(Dataset entries)
-- Opening Marker --

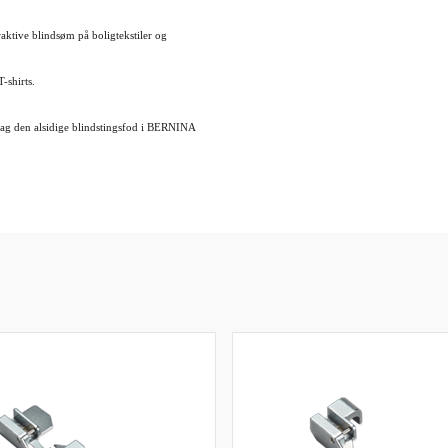
traktive blindsøm på boligtekstiler og
-shirts.
ag den alsidige blindstingsfod i BERNINA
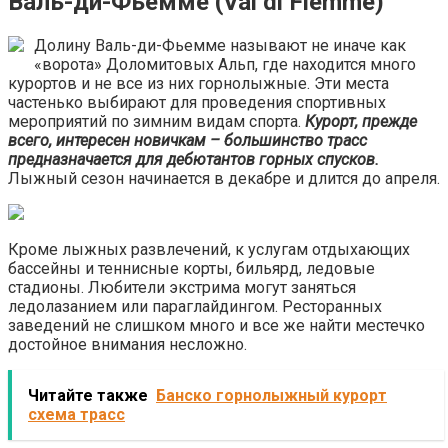
Валь-ди-Фьемме (Val di Fiemme)
Долину Валь-ди-Фьемме называют не иначе как
«ворота» Доломитовых Альп, где находится много
курортов и не все из них горнолыжные. Эти места
частенько выбирают для проведения спортивных
мероприятий по зимним видам спорта.
Курорт, прежде
всего, интересен новичкам – большинство трасс
предназначается для дебютантов горных спусков.
Лыжный сезон начинается в декабре и длится до апреля.
Кроме лыжных развлечений, к услугам отдыхающих
бассейны и теннисные корты, бильярд, ледовые
стадионы. Любители экстрима могут заняться
ледолазанием или параглайдингом. Ресторанных
заведений не слишком много и все же найти местечко
достойное внимания несложно.
Читайте также
Банско горнолыжный курорт
схема трасс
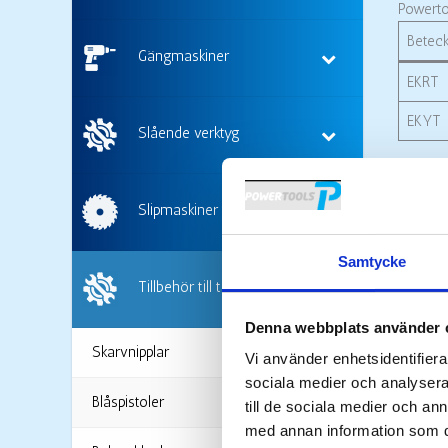
Powerto
Betec
Gängmaskiner
EKRT
EKYT
Slående verktyg
Slipmaskiner
Samtycke
Tillbehör till tryckluftsverktyg
Denna webbplats använder 
Skarvnipplar
Vi använder enhetsidentifierar
sociala medier och analysera 
Blåspistoler
till de sociala medier och a
med annan information som du 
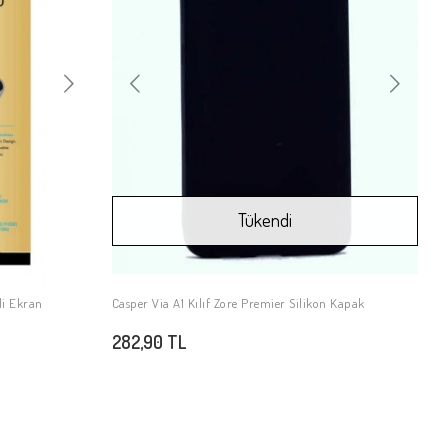
Tükendi
li Ekran
Casper Via A1 Kılıf Zore Premier Silikon Kapak
Stokta Yok
282,90 TL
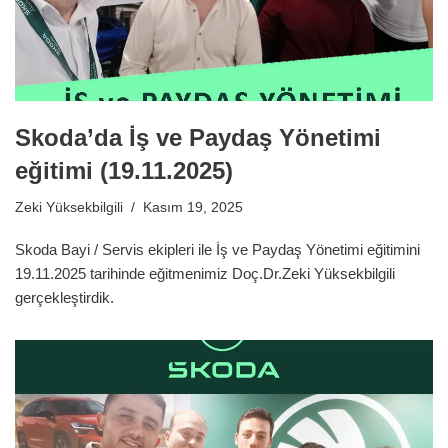
Skoda’da İş ve Paydaş Yönetimi
eğitimi (19.11.2025)
Zeki Yüksekbilgili
Kasım 19, 2025
Skoda Bayi / Servis ekipleri ile İş ve Paydaş Yönetimi eğitimini
19.11.2025 tarihinde eğitmenimiz Doç.Dr.Zeki Yüksekbilgili
gerçekleştirdik.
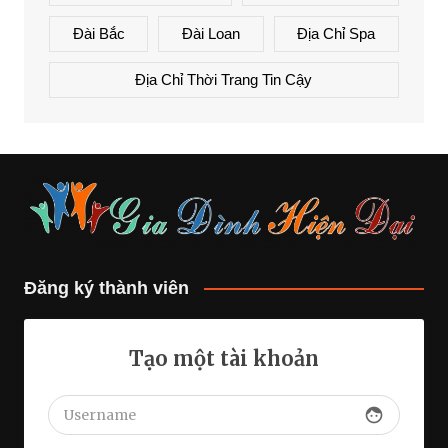
Đài Bắc
Đài Loan
Địa Chỉ Spa
Địa Chỉ Thời Trang Tin Cậy
Đăng ký thành viên
Tạo một tài khoản
face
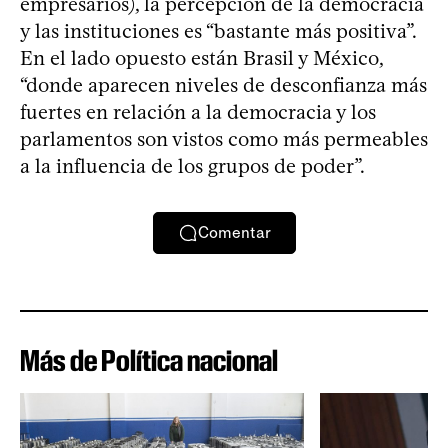
empresarios), la percepción de la democracia
y las instituciones es “bastante más positiva”.
En el lado opuesto están Brasil y México,
“donde aparecen niveles de desconfianza más
fuertes en relación a la democracia y los
parlamentos son vistos como más permeables
a la influencia de los grupos de poder”.
Comentar
Más de Política nacional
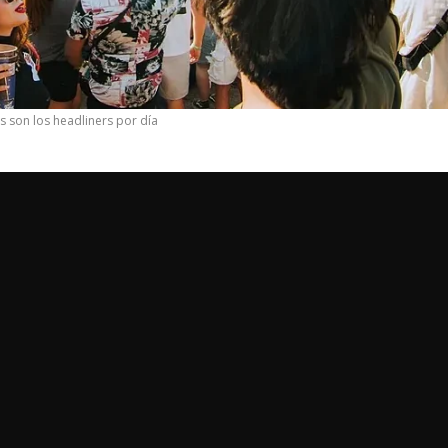
es son los headliners por día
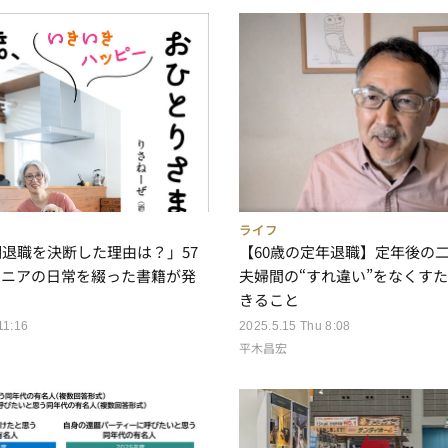
ライフ
【60歳の定年退職】定年後の
期退職を決断した理由は？」57
夫婦間の“すれ違い”をなくす
シニアの日常を綴った書籍が発
きること
2025.5.15 Thu 8:08
11:16
平木昌宏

-- Closing Marker --

What you need to do: Starting from the records above, copy each line where the string "sociala" is found.

Output below:
sociala medier och analysera 
till de sociala medier och a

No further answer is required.